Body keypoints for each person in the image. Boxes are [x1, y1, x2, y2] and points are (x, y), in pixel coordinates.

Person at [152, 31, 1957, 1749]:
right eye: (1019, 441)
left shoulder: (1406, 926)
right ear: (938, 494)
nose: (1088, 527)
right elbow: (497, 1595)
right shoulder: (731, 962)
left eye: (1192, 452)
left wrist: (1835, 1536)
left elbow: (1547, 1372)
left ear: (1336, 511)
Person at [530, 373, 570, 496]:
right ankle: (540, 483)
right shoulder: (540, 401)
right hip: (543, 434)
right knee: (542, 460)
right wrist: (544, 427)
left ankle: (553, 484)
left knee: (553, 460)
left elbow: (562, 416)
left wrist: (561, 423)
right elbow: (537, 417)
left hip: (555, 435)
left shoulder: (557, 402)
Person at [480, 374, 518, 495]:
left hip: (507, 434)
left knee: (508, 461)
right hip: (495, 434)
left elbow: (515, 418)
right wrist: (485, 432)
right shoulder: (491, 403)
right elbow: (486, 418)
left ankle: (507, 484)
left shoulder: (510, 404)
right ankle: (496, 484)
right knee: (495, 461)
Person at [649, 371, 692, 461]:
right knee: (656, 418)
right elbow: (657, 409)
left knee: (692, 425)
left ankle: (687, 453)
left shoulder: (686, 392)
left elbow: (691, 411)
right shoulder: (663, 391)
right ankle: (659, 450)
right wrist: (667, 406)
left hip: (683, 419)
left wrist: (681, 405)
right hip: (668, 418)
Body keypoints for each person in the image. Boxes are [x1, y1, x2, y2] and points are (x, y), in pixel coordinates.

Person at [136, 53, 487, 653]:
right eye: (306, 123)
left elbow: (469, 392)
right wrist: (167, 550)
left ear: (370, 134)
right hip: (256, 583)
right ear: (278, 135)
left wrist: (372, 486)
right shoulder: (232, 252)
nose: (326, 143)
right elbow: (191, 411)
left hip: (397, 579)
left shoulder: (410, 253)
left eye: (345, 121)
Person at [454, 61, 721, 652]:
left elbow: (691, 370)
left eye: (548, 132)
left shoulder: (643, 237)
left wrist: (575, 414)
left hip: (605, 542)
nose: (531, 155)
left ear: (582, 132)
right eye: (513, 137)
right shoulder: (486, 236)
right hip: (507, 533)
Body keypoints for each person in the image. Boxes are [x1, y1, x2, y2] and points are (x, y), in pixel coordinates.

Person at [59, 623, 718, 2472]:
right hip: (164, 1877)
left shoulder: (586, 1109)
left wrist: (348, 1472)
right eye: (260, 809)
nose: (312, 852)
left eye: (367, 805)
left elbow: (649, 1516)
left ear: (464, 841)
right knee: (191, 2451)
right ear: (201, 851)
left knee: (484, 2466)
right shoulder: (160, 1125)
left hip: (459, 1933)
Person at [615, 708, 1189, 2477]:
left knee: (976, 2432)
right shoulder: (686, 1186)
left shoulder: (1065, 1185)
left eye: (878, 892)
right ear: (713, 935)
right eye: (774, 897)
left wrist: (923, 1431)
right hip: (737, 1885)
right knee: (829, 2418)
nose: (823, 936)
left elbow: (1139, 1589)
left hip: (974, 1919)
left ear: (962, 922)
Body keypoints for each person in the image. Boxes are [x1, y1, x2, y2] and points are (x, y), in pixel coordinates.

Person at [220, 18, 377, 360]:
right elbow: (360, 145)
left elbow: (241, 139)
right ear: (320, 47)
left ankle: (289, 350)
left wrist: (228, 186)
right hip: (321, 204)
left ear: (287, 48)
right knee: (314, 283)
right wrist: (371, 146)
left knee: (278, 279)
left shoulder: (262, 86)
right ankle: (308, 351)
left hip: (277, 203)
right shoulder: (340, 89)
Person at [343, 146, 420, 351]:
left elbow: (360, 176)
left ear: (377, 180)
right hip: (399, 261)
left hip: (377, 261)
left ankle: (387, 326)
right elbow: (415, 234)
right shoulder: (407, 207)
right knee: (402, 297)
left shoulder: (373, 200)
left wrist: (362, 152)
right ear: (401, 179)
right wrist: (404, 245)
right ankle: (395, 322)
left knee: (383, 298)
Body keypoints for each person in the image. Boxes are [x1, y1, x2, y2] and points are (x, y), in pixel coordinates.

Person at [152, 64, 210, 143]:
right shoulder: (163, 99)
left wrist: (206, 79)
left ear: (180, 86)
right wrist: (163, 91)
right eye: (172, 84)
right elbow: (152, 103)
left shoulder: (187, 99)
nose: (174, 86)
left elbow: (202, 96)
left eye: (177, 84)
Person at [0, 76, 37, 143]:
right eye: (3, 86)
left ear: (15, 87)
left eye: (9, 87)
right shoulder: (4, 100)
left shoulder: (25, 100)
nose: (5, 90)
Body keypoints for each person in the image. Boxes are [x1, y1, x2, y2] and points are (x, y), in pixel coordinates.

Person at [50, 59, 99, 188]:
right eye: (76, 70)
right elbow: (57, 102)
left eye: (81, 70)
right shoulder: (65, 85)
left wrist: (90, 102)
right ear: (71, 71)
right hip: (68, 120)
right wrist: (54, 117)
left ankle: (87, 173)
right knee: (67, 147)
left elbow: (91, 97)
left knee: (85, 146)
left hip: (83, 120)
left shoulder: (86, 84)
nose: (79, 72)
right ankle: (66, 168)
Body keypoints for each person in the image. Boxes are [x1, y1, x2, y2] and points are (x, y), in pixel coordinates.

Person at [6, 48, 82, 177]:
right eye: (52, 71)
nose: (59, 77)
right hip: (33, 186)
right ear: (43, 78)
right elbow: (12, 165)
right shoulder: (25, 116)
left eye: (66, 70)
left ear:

--

**Work order:**
Print exactly the lines above from the one with "right ankle: (308, 351)" to the one with "right knee: (402, 297)", including both.

**Output below:**
right ankle: (308, 351)
left hip: (277, 203)
right shoulder: (340, 89)
Person at [343, 146, 420, 351]:
left elbow: (360, 176)
left ear: (377, 180)
right hip: (399, 261)
left hip: (377, 261)
left ankle: (387, 326)
right elbow: (415, 234)
right shoulder: (407, 207)
right knee: (402, 297)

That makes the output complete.